Class 1 ceramic capacitors include the C0G types (also called NP0 from the old military "negative positive zero" standard, but said obsolete term is disdained by EIA purists), and various temperature compensating types.  For lower values (.01 uF and below) the use of C0G capacitors in critical downhole applications is a no-brainer as long as other considerations like voltage rating does not select against them.  Size becomes an issue in higher value C0G ceramic capacitors, and in fact it is difficult to find C0G ceramics above about .047 uF.  As can be seen from the table below, the tolerance is usually specified for only the 25-85°C range, but the ±30 ppm C0G tolerance is sometimes specified to 125°C, and this would be a preferred part for downhole applications (200°C parts are available from a few manufacturers and rarely ±10 ppm tolerance parts are seen, but these extremes are not usually necessary and are of course expensive).
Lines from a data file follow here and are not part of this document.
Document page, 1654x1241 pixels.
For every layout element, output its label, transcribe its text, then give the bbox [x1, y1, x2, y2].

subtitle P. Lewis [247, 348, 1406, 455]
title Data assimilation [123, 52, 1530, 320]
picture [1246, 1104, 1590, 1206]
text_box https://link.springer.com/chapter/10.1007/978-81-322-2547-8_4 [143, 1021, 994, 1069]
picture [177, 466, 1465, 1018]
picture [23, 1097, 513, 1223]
The "EIA Class 1 Capacitor Codes" table below shows the Class 1 EIA naming convention.  Not all types are commercially available (there would be a very limited market for a C0N device for instance).  EIA lists about 200 preferred devices, but only a couple of dozen are readily available.  The "Common Class 1 Caps" table below shows some of the commonly available versions along with the obsolete industry terminology which continues to be popular, probably because it is more intuitive with its use of "N" and "P" to denote negative and positive temperature coefficients.

Class 2 and higher ceramic capacitors have a host of problems not seen in the Class 1 ceramics, including much worse temperature drift.  The higher K material like X7R was once considered too unreliable to use in critical applications, but quality has improved considerably.  Aging is a problem with these capacitors since the crystal structure slowly changes to a lower K form, but changes back after several hours at 125-150°C, a characteristic with interesting implications for deep hot logging applications.  Class 2 and higher ceramic capacitors do have a size advantage, and the higher K versions can even compete with electrolytic capacitors in applications where low ESR is more important than bulk capacitance.
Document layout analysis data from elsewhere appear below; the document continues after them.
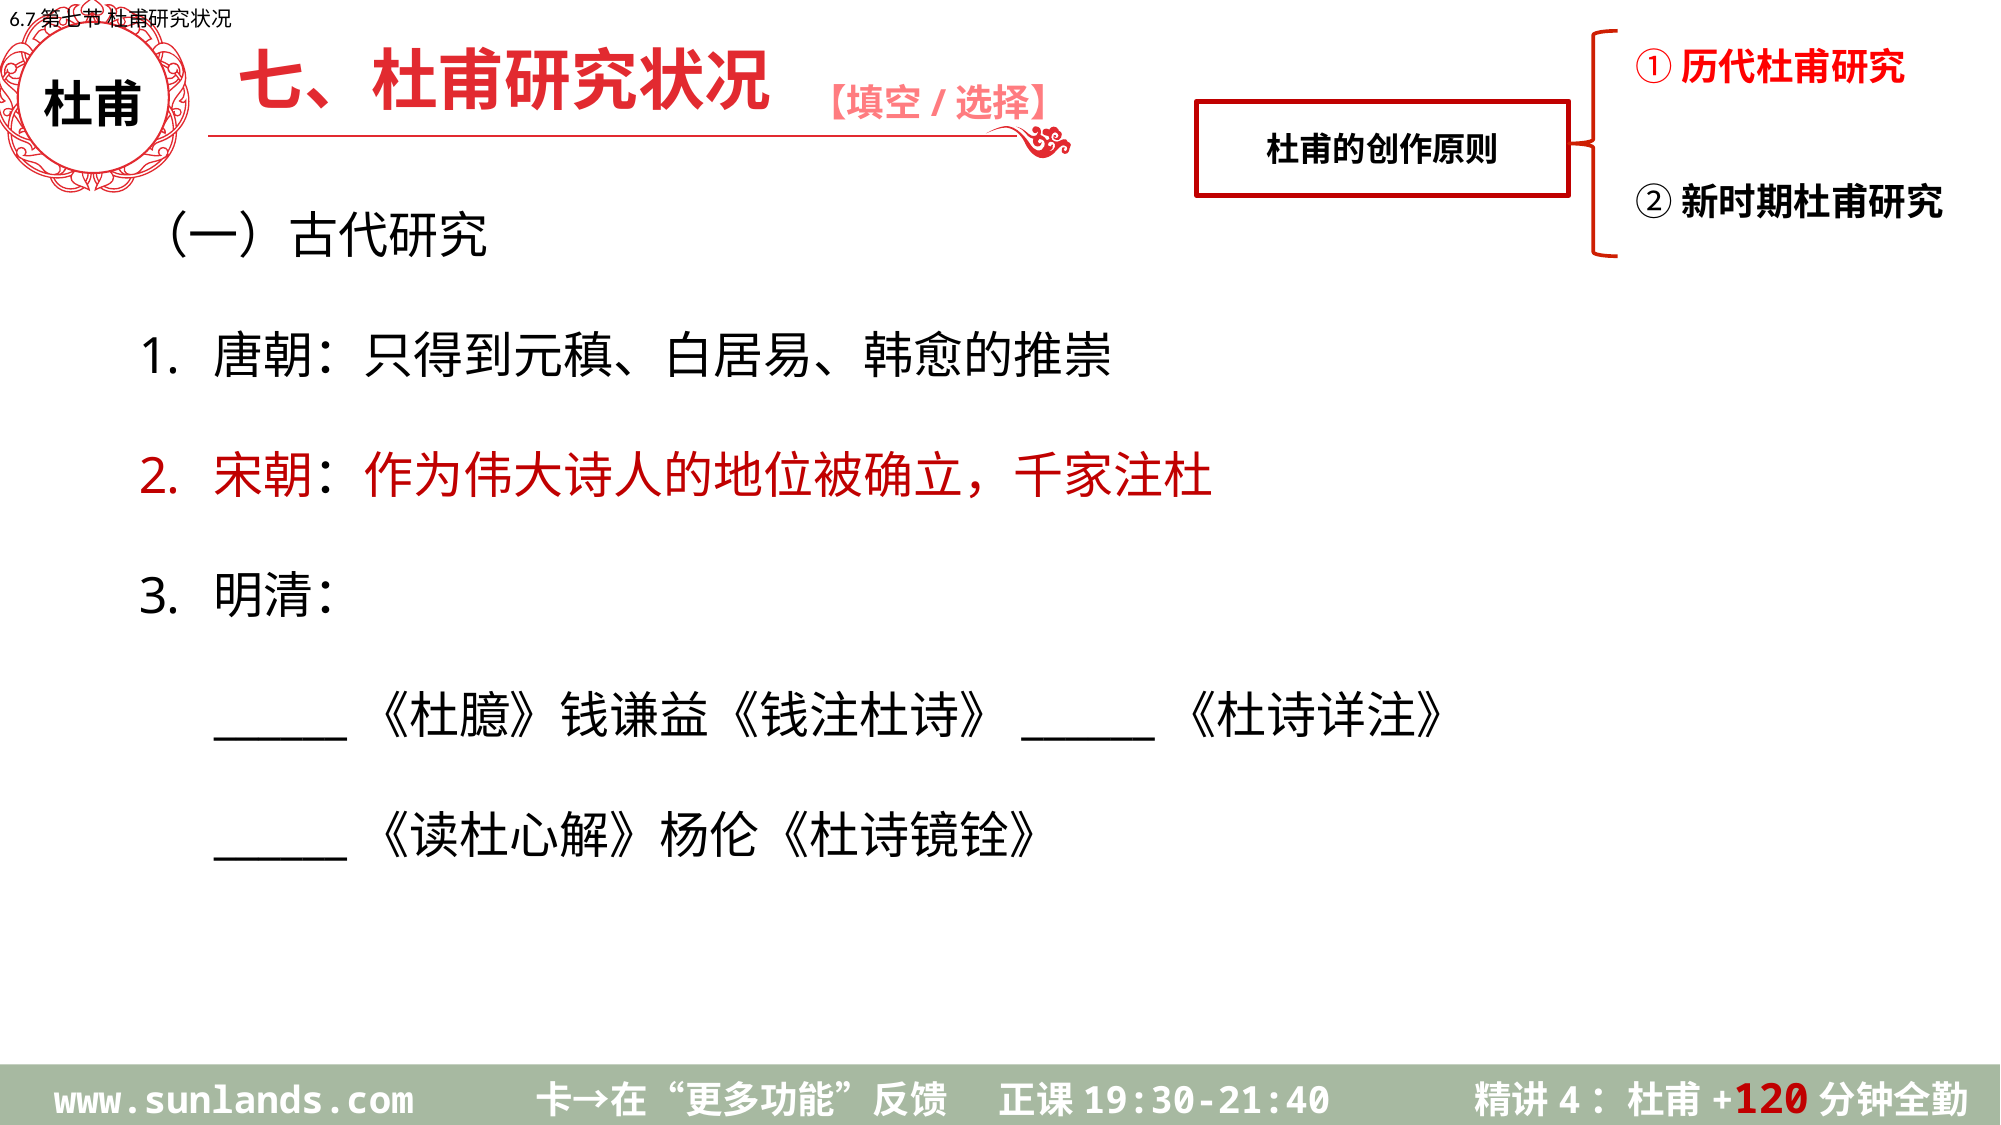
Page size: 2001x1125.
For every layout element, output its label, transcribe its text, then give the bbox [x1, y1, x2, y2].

text_box ①历代杜甫研究 ②新时期杜甫研究 [1620, 35, 1961, 275]
text_box [0, 81, 124, 193]
text_box [154, 38, 190, 135]
text_box 6.7第七节 杜甫研究状况 [0, 0, 247, 38]
text_box [22, 38, 164, 65]
text_box [0, 38, 32, 91]
text_box 七、杜甫研究状况 [222, 30, 787, 126]
text_box 【填空/选择】 [794, 49, 1083, 132]
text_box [1196, 30, 1618, 257]
text_box [28, 140, 124, 176]
text_box （一）古代研究 唐朝：只得到元稹、白居易、韩愈的推崇 宋朝：作为伟大诗人的地位被确立，千家注杜 明清： ______《杜臆》钱谦益《钱注杜诗》______《杜诗详注》 ______《读杜心解》杨伦《杜诗镜铨》 [124, 135, 1939, 871]
text_box 杜甫 [13, 65, 173, 140]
The "EIA Class 2 and Higher Capacitor Codes" table below shows the Class 2 and higher EIA naming convention.  X7R, Z5U, and Y5V are the most common versions available in the marketplace, but others are manufactured.  The X7R is a good candidate for signal coupling (DC blocking), power supply bypassing and other non-critical applications in downhole tools.  The mil spec molded CK (BX) ceramic capacitors, long a favorite in downhole tools, are equivalent to X7R.  A good rule of thumb is to use the lowest K material available and to use Class 2 or Class 3 ceramic capacitors at a low percentage of rated voltage.  The "EIA Tolerance Codes" table below shows the code and corresponding accuracy used with the EIA specification scheme for all classes.
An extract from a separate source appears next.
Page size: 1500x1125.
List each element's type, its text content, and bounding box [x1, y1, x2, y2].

Class 4 consists of the barrier layer reduced titanate ceramics.  These capacitors have fairly lousy electrical characteristics, but high Ks made them useful at one time.  The modern multilayer ceramics have pretty much made Class 4 ceramics obsolete.

Construction techniques for ceramic capacitors have changed dramatically over the last few decades.  The old single layer ceramic disc capacitor has given way to the multilayer ceramic capacitor (MLCC) with its alternating layers of ceramic and electrode material, each only a few microns thick.  This technology is the secret to increased capacitance in less and less space.  Surface mount (SMD) ceramic chip capacitors are made by the billions every year, and even us recalcitrant types have begun to use them in downhole designs, cost being the principle motivator in applications like high voltage power supply filtering and line driver coupling.

Ceramic capacitors are a good choice for a variety of logging electronics applications.  However, test oven trials may be necessary to qualify a particular part for a particular application since each manufacturer has their own ideas about ceramic formulations, and the host of other variables that determine how a capacitor will behave in the harsh conditions encountered in deep well logging.  Variability may even be seen in a single line of parts from the same manufacturer; for example, the molded mil spec BX parts from some manufacturers will actually exhibit NP0-like characteristics for the lower capacitance value parts.

12-08-08
Last 10-20-10